Ele afirma, ainda, que o Tribunal se empenha para resolver a maior parte dos problemas na etapa da conciliação, o que, de fato, acontece. Aproximadamente 80% das disputas são encerradas nessa primeira audiência, demonstrando o bom resultado da técnica.

Valor

A opção também pode custar menos aos bolsos da população. Igualmente à mediação, a presença do advogado é opcional, mas em alguns casos é recomendada. "Quando vai acontecer a arbitragem de fato, na audiência de julgamento, orientamos que ambas as partes estejam acompanhadas de advogado", afirma o presidente do foro.
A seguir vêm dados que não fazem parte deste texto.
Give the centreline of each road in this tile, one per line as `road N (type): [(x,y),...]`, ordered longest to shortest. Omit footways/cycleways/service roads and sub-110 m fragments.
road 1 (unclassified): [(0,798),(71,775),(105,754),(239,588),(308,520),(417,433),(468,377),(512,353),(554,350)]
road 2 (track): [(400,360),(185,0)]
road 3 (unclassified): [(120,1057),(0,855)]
Harold de Melo Martins ressalta a importância de divulgar as técnicas de arbitragem e mediação entre a sociedade. Segundo ele, utilizar o diálogo para solucionar conflitos, além de ser mais ágil, impede que pequenas brigas se tornem problemas mais graves e acabem na instância policial. "Grande parte dos casos que chegam às delegacias são situações cotidianas, como briga de vizinhos, cobrança de dívidas. Se as pessoas conhecessem melhor a arbitragem e a mediação e houvesse mais incentivo do governo, essas disputas poderiam ser encerradas de forma mais fácil", acredita.


FIQUE POR DENTRO

Técnica é aplicada desde a colonização

A arbitragem é realizada no Brasil desde a época da colonização portuguesa, quando eram solucionados conflitos de respeito à Legislação comercial. Mais tarde, no Império, a técnica começou a ser mais utilizada na esfera cível, já se estabelecendo a impossibilidade de haver recursos contra a sentença.

Desde o período, a arbitragem era realizada sem orientação legislativa vigente, até que em 1996 instituiu-se a Lei da Arbitragem, cuja finalidade é suprir a demanda do Sistema Judiciário e resolver de forma ágil as disputas que acarretam morosidade para a Justiça.